People who love me (or even who just like me, like my coworker) are going to encourage me to apply, knowing how something like this would make me happy, knowing how something like this would be such a coup for me. And really, I suppose there's no reason not to apply...except that they might well laugh me back to my cubicle...or at the very least laugh in secret to each other about my overblown estimation of myself. I remember when I applied for my current job and how sometimes I would feel like there was maybe a good change they'd hire me because of my extensive knowledge of our very unique and complicated data and how other times I'd feel like my knowledge paled in comparison to my lack of programming knowledge and that there was no chance in hell they'd hire me. That's how I feel right now, except way, way, way more on the lack side.

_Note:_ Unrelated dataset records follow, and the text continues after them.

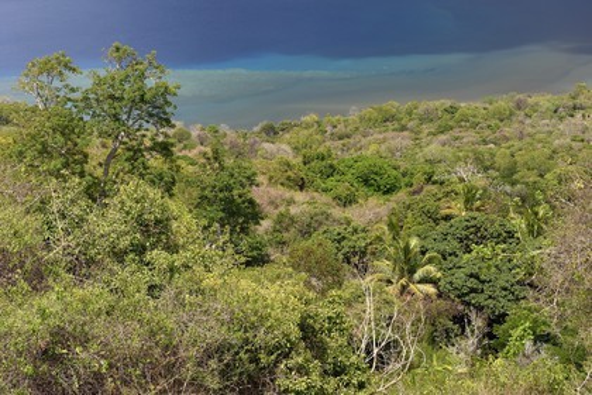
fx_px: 1151
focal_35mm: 70
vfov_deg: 19.5
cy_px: 198
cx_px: 296
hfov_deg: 28.8
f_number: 9
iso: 200
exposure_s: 1/320
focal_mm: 70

I'm a climber, I can't help it. I'm ambitious and I am always planning for the next step. I doubt I was in my current job for a day before I started thinking about where I'd go next and how that might work out. I really kind of expected that my boss would leave in a couple years and I'd step into his position. Or, after, say, four years in my current position, I'd move on to get a private sector techie job and see what it's like to make a lot of money for once (and, considering how very saturated this area is with well qualified techie folks, I'd likely consider moving away too, so that my qualifications might not seem so bottom of the techie barrel). But I preferred the first option, staying where I am, gaining in responsibility, doing work for an organization that's doing work I think is important.

For now it's all neither here nor there, I suppose. I think I will talk to my boss though...although I'm not sure what I'll say.